For Fig. 3e, we considered changes in splicing pattern where constitutive splicing was observed in human and alternative splicing in mouse rather than the reverse because the higher coverage of the human transcriptome in available expressed sequence tags (EST) and mRNA-Seq datasets enabled more confident identification of constitutive exons in human than in mouse. For Supplementary Fig. 12, we observed significant enrichment of G-runs downstream of exons with high Ψ values in three tissues (adipose, testis and the cell line MB435) in the set of intermediate 5'ss exons, while no significant enrichment for any tissue was observed in the strong 5'ss exon set, despite its larger size, and G-run enrichment was reduced to slightly below the Bonferroni-corrected P-value cutoff in the complete set of exons.

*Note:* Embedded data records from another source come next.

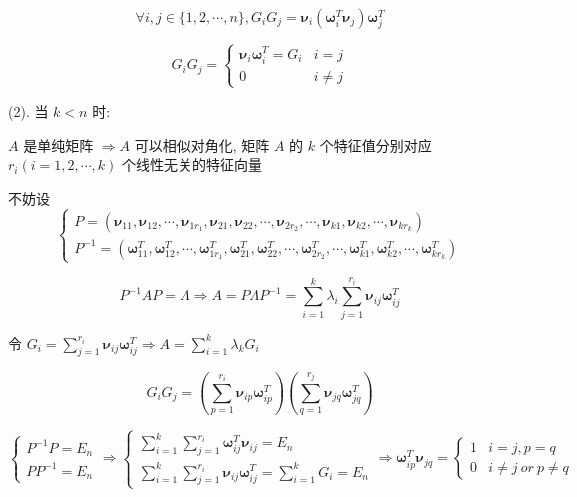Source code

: \begin{anymark}[证明]
	$$\forall i,j\in \{1,2,\cdots,n\}, G_{i}G_{j} = \boldsymbol{\nu}_{i}(\boldsymbol{\omega}_{i}^{T}\boldsymbol{\nu}_{j})\boldsymbol{\omega}_{j}^{T}$$

	$$G_{i}G_{j} = 
	\begin{cases}
		\boldsymbol{\nu}_{i}\boldsymbol{\omega}_{i}^{T} = G_{i} & i = j\\
		0 & i \neq j
	\end{cases}$$
	
	(2). 当 $k < n$ 时:

	$A$ 是单纯矩阵 $\Rightarrow A$ 可以相似对角化, 矩阵 $A$ 的 $k$ 个特征值分别对应 $r_{i}(i = 1,2,\cdots,k)$ 个线性无关的特征向量

	不妨设
	$$\begin{cases}
	  P = (\boldsymbol{\nu}_{11},\boldsymbol{\nu}_{12},\cdots,\boldsymbol{\nu}_{1r_{1}},
	  \boldsymbol{\nu}_{21},\boldsymbol{\nu}_{22},\cdots,\boldsymbol{\nu}_{2r_{2}},\cdots,
	  \boldsymbol{\nu}_{k1},\boldsymbol{\nu}_{k2},\cdots,\boldsymbol{\nu}_{kr_{k}})\\
	  P^{-1} = (\boldsymbol{\omega}_{11}^{T},\boldsymbol{\omega}_{12}^{T},\cdots,\boldsymbol{\omega}_{1r_{1}}^{T},
	  \boldsymbol{\omega}_{21}^{T},\boldsymbol{\omega}_{22}^{T},\cdots,\boldsymbol{\omega}_{2r_{2}}^{T},\cdots,
	  \boldsymbol{\omega}_{k1}^{T},\boldsymbol{\omega}_{k2}^{T},\cdots,\boldsymbol{\omega}_{kr_{k}}^{T})
	\end{cases}$$ 
	
	$$P^{-1}AP = \varLambda\Rightarrow A = P\varLambda P^{-1} = \sum\limits_{i = 1}^{k}\lambda_{i}\sum\limits_{j = 1}^{r_{i}}\boldsymbol{\nu}_{ij}\boldsymbol{\omega}_{ij}^{T}$$
	
	令 $G_{i} = \sum\limits_{j = 1}^{r_{i}}\boldsymbol{\nu}_{ij}\boldsymbol{\omega}_{ij}^{T} \Rightarrow A = \sum\limits_{i = 1}^{k}\lambda_{k}G_{i}$

	$$G_{i}G_{j} = \left(\sum\limits_{p = 1}^{r_{i}}\boldsymbol{\nu}_{ip}\boldsymbol{\omega}_{ip}^{T}\right)\left(\sum\limits_{q = 1}^{r_{j}}\boldsymbol{\nu}_{jq}\boldsymbol{\omega}_{jq}^{T}\right)$$

	$$\begin{cases}
	  P^{-1} P = E_{n}\\
	  P P^{-1} = E_{n}
	\end{cases}\Rightarrow
	\begin{cases}
	  \sum\limits_{i = 1}^{k}\sum\limits_{j = 1}^{r_{i}}\boldsymbol{\omega}_{ij}^{T}\boldsymbol{\nu}_{ij} = E_{n}\\
	  \sum\limits_{i = 1}^{k}\sum\limits_{j = 1}^{r_{i}}\boldsymbol{\nu}_{ij}\boldsymbol{\omega}_{ij}^{T} = \sum\limits_{i = 1}^{k}G_{i} = E_{n}
	\end{cases}\Rightarrow
	\boldsymbol{\omega}_{ip}^{T}\boldsymbol{\nu}_{jq} =
	\begin{cases}
	   1 & i = j, p = q\\
	   0 & i \neq j\ or\  p \neq q
	\end{cases}$$


\end{anymark}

This analysis suggested higher activity of hnRNP H in testis, consistent with the high levels of hnRNP H protein detected by Western analysis32, and also in adipose and MB435 cells. More generally, these observations suggest that subdividing exons based on splice site strength will provide greater statistical power to detect activity when considering SREs that have splice site strength-dependent activity.
We thank F. Allain and K. Lynch for helpful discussions, M. McNally, C. Nielsen, R. Sandberg, P. A. Sharp and members of the Burge lab for helpful comments on this manuscript, and G. P. Schroth and his research group for high-throughput cDNA sequencing.
This work was supported by postdoctoral fellowships from the American Heart Association (X. X.) and the Human Frontiers Science Foundation (R. N.), by a training grant from the NIH (E. T. W.), by NSF equipment grant DBI-0821391, and by grants from the NIH (C. B. B.). The funders had no role in study design, data collection and analysis, decision to publish, or preparation of the manuscript.
We have submitted the mRNA-SEQ reads to the GEO short read archive (accession no. GSE16642) and the Microarray data to GEO (accession no. GSE12386).
Competing Interest Statement
The authors declare that they have no competing financial interests with respect to this work.